After the previous round of shutdown work, test_leaf_collision_aggregation
still escalated to SIGKILL under TSan: in-flight forward_request calls
unblocked promptly, but the periodic check_health() call inside
PeerClient was still blocked in client_->Get() against the unhealthy
peer. That call holds client_mutex_ for the full read timeout (~5s
nominal, ~25-50s under TSan), and the cpp-httplib Client cannot be
interrupted from another thread unless someone calls Client::stop() on
it.

Register the lazily-created shared client_ with the active-client set
on first creation. shutdown() then iterates the set as before and calls
stop() on every registered client, which interrupts the in-flight
health-check Get() the same way it interrupts forward_request and
fetch_entities. The client lives for the rest of the PeerClient's
lifetime so we never unregister it; declaration order guarantees
active_clients_ is destroyed before client_ so no dangling pointer ever
sits in the active set.

Calling httplib::Client::stop() from PeerClient::shutdown() to interrupt
an in-flight Get/Post on a sibling thread is the upstream-documented way
to cancel a blocking client I/O call. The cpp-httplib internal mutex
sequencing in that path tickles TSan with an 'unlock of an unlocked
mutex (or by a wrong thread)' on every aggregation shutdown, but the
supported API contract is honoured and ASan / Rolling do not abort.

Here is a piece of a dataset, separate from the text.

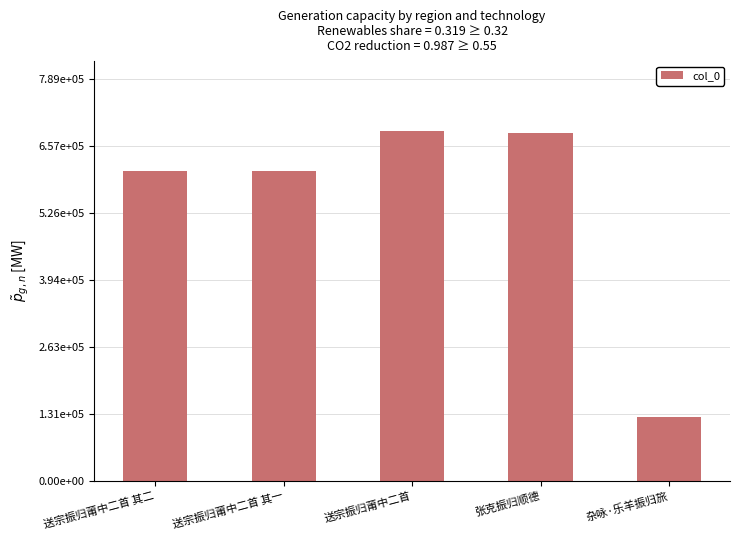

What is the label of the 3rd bar from the left?

送宗振归莆中二首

TSan attributes the report to the caller (peer_client.cpp:780 in
PeerClient::shutdown), so suppress by that symbol rather than by
called_from_lib - the existing 'called_from_lib:libcpp-httplib.so.0.14'
suppression covers race: reports but not mutex: reports against a stack
whose top frame is our own translation unit.

Health-check Get() against an unresponsive peer blocks for the
configured forward timeout (5s nominal). Under TSan that becomes
~25s effective and exceeds the launch_test 15s SIGINT-to-SIGKILL
grace, producing exit -9. We cannot use httplib::Client::stop() to
interrupt the call - cpp-httplib's stop() unlocks an internal mutex
from a thread that did not lock it, and glibc + pthread debug
(Ubuntu Noble) treats that as a fatal SIGABRT.

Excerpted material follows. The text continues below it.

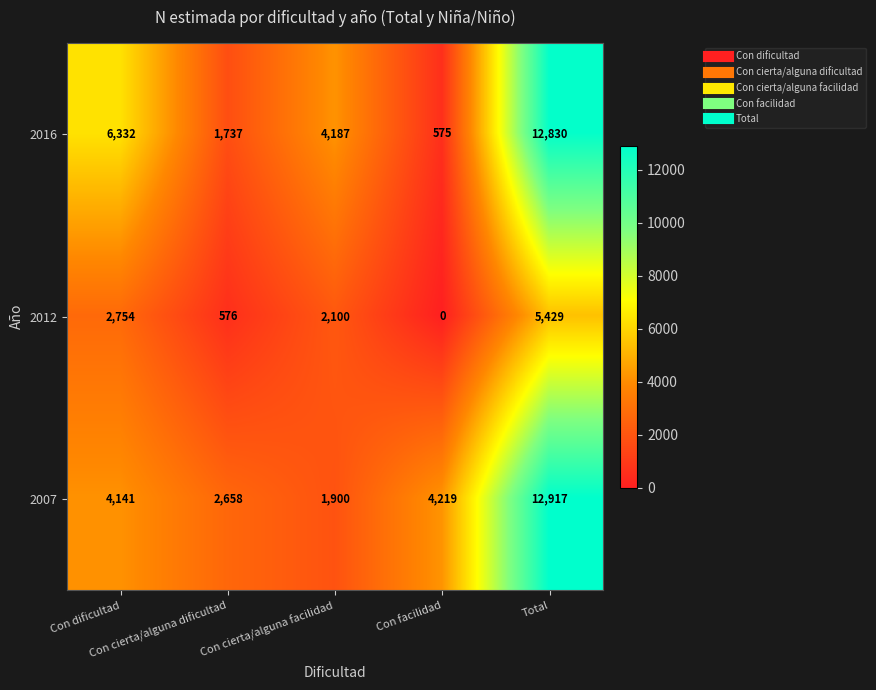

Which series has the largest range (max minus min)?

2016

Instead, hardcode the health-check timeouts at 1s (or the configured
forward timeout, whichever is smaller). Health checks are
ping-shaped by design; an unresponsive peer is 'unhealthy' whether
we wait 1s or 5s. Capping the health timeout bounds shutdown delay
to ~5s under TSan, well inside the grace window, without affecting
forward semantics (forward_request and fetch_entities still use the
full configured timeout via ScopedClient, which IS interruptible
through the active-client registry).